President Barack Obama returns to Washington from Hawaii on Thursday. (Associated Press)

For the first time since the Plan B fiasco, there was a tiny hint of movement on the fiscal cliff this afternoon. Two updates: Barack Obama will meet with both House and Senate leaders of both parties tomorrow, and Speaker John Boehner has called the House back for a Sunday session. Does this mean a deal will be made before January 1? Probably not.

I see three possibilities, which I’ll take from least likely to most.
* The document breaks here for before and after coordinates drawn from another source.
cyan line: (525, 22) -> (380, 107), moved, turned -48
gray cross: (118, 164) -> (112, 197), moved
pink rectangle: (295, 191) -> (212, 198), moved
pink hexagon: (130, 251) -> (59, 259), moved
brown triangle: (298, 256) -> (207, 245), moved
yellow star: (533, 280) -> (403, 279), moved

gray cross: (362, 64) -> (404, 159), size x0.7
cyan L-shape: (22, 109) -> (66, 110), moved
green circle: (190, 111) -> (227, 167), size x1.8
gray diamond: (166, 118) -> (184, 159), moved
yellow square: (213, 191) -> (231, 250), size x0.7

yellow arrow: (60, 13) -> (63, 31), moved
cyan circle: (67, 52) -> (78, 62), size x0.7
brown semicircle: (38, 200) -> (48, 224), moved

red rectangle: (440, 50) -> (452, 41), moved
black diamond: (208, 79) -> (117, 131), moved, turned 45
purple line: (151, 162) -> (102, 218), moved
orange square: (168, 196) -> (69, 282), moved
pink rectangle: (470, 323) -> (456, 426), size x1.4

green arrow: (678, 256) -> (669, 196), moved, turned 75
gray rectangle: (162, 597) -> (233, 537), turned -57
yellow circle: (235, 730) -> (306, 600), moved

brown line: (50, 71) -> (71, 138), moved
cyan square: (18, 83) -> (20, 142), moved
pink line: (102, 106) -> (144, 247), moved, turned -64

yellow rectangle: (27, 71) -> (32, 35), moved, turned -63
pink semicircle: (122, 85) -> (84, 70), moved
• It’s possible but very unlikely that Democrats have decided to cave on taxes, or at least tax rates. Unlikely because Democrats are supported so far in the polling that’s been done, because it’s difficult to see any reason why anything would have changed their position since last week and because it’s unlikely that Boehner’s announcement would follow from a Democratic cave.

• It’s somewhat more likely, but still not very, that Republicans have decided to cave, after going back to their districts and getting blasted — by key business constituents who don’t want to go over the cliff, and by everyone for the Plan B embarrassment. Still not likely, however.

• What is most likely is that everyone really knows that it’s easier to make a deal after January 1, but that no one wants to look as if they’re blocking it. In particular, once Obama flew back from Hawaii he needed something to do; that explains the White House meeting tomorrow. And once Obama was back, and with the Democratic Senate actually in session and conducting business, it was a potential public relations debacle to have the Republican House still enjoying their recess. So that explains the Sunday session.

To cover all bases: it’s possible, I suppose, that Obama and Boehner have been negotiating in secret and struck a fair and equitable deal that can pass the House and the Senate and be enacted into law, and we’ll learn about it sometime in the next few days. 

But my money is on the “look good until Wednesday when the real negotiating begins” possibility.